Just that really ... DD starts uni this weekend but will be living at home because we are so close she wasn't a priority for university accommodation. Anyone else in the same situation ... any hints, tips, etc. to make this new arrangement work for everyone?
DD started 2 weeks ago but is home at weekends. She has 2 girls on her course that live at home. They have friends and are included in the social life. The big thing seems to be that the 2 girls both have cars and so can come and go as they please. It makes them popular with the others as well, none of whom seem to have cars.
Yes, my DD has first day today and she is commuting as we live quite close and she went through clearing so all accommodation gone by that time. I think it's quite hard as when her session ends today she will make her way to the station on her own and all the others will be heading back to their halls to get on with the fun and games. I don't think she minds being at home at all and she's not a party animal but in these early days it's quite hard to make friends as quickly as all the others will, and I think she's beginning to feel a bit "left out". I've reassured her that it's early days and once freshers is over, and the work starts, it will all fall into place (fingers crossed).
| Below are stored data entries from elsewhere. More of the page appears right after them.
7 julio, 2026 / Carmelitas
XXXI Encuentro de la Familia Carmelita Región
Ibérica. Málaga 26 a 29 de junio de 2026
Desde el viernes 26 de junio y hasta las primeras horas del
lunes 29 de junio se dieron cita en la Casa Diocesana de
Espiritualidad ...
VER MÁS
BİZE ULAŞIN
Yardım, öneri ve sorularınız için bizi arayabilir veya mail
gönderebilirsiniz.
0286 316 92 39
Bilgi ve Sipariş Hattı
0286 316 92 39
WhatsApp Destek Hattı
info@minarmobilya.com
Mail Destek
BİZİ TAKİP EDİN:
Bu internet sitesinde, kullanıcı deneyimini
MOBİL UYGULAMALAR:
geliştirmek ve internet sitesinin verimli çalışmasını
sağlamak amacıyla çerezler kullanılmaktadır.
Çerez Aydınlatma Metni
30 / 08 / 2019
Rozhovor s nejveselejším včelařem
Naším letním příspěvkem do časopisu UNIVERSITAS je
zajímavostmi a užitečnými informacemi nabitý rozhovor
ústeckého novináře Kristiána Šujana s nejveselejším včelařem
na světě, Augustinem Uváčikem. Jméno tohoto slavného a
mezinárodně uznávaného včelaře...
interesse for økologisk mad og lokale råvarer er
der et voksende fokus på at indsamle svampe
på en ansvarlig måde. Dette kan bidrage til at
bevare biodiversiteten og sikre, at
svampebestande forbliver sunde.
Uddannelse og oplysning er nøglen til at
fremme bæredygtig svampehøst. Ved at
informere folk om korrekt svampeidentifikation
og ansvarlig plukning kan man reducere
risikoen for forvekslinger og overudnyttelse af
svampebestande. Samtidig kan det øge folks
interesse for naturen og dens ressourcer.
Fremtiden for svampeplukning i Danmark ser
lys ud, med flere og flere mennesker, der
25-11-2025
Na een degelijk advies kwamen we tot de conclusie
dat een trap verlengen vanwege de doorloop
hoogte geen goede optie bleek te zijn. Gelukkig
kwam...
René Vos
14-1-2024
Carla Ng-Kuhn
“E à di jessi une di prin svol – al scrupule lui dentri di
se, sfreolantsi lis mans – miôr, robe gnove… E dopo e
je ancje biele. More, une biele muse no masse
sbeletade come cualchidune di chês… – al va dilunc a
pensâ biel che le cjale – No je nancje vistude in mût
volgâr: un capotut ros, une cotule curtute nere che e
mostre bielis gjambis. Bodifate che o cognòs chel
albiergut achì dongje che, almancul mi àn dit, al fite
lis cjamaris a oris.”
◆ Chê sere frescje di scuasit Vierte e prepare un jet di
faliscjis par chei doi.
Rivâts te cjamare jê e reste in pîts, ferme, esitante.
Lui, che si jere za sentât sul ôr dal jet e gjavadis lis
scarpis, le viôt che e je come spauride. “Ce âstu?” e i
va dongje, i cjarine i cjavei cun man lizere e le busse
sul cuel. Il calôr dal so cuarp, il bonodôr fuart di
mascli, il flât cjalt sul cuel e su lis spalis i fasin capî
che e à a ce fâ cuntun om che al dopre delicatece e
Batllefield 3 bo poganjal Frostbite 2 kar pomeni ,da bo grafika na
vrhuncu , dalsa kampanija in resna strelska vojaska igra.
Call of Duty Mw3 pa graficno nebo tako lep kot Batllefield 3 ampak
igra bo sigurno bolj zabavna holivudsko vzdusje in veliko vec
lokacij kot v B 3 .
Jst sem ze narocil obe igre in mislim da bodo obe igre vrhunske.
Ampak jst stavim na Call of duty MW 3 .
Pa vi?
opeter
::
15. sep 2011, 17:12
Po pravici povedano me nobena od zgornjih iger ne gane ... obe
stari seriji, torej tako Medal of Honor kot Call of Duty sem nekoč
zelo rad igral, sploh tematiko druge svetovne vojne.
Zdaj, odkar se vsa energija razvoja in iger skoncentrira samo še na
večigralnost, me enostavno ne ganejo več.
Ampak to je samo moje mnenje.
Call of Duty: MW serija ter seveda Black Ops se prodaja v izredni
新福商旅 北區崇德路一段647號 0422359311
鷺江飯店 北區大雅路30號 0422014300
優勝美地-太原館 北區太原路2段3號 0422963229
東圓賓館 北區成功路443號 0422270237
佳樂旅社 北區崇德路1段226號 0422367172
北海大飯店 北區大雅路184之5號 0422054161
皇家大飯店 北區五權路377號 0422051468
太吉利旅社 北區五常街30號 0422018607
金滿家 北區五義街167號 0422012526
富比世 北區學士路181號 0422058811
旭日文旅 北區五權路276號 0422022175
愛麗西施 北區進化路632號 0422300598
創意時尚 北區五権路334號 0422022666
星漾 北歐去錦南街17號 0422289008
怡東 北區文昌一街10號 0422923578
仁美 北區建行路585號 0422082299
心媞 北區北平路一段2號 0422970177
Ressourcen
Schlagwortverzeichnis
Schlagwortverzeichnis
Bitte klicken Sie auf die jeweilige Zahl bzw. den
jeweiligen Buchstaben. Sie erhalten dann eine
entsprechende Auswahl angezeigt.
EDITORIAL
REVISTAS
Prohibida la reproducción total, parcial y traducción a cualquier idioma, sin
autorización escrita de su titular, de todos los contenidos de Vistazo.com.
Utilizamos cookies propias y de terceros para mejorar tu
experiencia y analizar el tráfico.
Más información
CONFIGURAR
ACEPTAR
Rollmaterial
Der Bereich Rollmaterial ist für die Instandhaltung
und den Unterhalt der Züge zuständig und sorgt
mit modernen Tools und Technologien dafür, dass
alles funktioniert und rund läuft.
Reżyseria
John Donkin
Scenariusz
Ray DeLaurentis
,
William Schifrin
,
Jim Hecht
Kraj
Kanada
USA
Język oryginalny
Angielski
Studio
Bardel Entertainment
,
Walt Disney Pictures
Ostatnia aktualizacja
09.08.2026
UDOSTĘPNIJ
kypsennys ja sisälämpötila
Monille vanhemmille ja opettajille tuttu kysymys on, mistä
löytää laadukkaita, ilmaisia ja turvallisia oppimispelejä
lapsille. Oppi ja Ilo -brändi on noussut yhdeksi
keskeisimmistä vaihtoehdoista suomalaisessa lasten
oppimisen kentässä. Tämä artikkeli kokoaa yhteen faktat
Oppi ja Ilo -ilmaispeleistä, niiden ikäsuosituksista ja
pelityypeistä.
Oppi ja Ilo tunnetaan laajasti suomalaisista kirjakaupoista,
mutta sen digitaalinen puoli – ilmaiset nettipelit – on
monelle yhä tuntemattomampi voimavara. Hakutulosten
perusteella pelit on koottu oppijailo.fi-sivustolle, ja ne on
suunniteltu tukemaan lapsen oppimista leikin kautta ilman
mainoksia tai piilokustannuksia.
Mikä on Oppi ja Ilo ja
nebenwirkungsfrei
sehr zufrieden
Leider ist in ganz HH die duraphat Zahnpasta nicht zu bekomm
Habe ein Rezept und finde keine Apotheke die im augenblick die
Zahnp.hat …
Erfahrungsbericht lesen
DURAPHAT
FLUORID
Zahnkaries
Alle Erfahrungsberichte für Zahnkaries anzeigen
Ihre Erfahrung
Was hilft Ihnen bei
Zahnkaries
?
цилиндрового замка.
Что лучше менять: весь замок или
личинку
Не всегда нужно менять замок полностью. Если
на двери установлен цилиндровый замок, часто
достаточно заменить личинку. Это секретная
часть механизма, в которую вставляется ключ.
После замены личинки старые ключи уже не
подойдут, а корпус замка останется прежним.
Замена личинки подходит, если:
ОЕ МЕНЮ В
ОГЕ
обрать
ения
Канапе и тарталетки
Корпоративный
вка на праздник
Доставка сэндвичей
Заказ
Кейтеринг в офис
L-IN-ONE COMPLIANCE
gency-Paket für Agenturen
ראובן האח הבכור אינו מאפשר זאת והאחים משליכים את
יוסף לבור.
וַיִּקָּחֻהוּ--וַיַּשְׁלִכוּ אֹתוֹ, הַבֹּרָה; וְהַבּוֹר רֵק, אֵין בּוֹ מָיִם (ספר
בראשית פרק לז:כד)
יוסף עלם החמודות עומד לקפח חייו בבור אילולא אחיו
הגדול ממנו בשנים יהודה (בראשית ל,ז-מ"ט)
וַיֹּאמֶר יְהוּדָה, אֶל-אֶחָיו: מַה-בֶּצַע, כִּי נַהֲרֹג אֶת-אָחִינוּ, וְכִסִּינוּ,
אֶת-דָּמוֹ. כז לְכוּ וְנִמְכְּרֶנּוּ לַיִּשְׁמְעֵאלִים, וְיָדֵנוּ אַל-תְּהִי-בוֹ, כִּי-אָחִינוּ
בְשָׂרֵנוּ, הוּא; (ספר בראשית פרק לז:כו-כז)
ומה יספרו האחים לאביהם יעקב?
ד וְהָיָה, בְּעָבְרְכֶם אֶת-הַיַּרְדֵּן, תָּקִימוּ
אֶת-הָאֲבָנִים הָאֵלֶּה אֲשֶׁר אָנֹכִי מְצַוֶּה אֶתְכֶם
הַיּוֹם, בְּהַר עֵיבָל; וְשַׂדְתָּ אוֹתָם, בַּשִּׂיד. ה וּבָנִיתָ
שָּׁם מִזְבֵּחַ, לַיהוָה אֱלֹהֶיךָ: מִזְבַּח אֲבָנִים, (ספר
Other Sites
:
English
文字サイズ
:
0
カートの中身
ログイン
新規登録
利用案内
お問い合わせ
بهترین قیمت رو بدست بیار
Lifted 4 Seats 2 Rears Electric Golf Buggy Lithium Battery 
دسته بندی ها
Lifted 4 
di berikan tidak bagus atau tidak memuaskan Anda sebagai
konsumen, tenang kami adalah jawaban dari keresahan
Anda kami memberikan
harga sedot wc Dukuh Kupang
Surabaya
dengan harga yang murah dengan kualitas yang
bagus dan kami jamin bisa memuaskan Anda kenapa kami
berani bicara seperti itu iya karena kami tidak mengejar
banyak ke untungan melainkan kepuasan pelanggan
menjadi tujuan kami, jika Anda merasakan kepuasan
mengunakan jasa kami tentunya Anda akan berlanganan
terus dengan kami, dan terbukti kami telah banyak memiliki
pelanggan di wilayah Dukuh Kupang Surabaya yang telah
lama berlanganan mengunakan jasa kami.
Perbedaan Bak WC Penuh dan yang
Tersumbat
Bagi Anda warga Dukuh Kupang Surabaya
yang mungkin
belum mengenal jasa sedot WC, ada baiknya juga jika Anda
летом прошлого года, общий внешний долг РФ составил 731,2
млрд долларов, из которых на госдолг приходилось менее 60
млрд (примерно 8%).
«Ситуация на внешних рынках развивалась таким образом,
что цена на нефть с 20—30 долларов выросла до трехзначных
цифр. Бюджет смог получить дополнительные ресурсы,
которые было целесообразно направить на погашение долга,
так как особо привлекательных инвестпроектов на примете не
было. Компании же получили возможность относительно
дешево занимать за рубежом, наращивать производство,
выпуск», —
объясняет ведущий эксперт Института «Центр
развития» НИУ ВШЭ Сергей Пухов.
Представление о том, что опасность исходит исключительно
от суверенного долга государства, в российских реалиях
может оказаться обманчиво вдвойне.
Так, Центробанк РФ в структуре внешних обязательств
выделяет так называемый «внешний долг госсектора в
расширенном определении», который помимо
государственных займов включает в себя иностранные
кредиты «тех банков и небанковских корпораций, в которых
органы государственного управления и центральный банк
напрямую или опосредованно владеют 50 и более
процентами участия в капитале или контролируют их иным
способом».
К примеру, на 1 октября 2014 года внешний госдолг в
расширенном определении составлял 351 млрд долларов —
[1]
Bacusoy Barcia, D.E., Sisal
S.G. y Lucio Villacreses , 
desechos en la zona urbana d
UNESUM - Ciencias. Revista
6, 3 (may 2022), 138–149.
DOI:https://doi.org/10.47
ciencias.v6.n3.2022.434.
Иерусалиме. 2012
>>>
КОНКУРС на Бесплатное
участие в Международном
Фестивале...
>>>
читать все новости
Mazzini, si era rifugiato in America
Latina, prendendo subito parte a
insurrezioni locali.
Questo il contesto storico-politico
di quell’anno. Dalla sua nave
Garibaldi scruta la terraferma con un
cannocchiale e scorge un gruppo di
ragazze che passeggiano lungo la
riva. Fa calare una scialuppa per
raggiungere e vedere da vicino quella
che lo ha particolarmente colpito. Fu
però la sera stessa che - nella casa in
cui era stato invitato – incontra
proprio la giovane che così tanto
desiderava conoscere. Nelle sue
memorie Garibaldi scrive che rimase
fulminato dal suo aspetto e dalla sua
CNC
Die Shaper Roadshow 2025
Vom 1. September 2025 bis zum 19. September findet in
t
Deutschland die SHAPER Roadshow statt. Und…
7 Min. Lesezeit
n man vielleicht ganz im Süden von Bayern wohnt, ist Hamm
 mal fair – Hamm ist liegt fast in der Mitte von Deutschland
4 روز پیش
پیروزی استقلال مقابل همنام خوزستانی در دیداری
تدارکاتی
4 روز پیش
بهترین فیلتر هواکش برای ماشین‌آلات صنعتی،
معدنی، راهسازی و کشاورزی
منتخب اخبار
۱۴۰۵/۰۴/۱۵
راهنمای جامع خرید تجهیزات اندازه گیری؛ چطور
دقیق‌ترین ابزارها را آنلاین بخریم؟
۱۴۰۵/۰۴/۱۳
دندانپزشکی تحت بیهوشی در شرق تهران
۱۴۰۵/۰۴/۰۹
IT would be totally down to choice if a student was in their room, in a hall, on their own. It would not be the norm.
I think any student that has been forced to live at home, but did not want to, really does have to work extra hard to make friends. Very many options are closed off by not being in halls and it will be important to make friends and go for coffees etc with students on the course. Don't turn down any invitations. However, do not forget that nearly all those students will have new friends waiting for them back at hall where they will be preparing supper or going out together. Being friendly is therefore quite important to get into a group, and a willingness to stay behind sometimes rather than go home.
Also, why not try and move into a shared house/flat in the second year? There would not, presumably, be anything to stop this?
I know two DC who have lived at home and commuted to Uni and seem to have enjoyed it. They are both quite sociable and the type to join clubs etc so I'm sure that helped them make friends. The are both car owners and both live about 10 miles from the uni so it's not a big deal if they want to go out with friends in the evening. I know one of them sometimes used to stay with friends on campus in the first year.
My DC all live away and have enjoyed it but I think it's perfectly possible to have a full uni experience and live at home.
Last year my youngest was in a flat of five and despite her best efforts she couldn't get them to socialise at all. Luckily she had friends elsewhere that she met through her course and through clubs but several of her flat mates fell into the 'hiding in their room' category.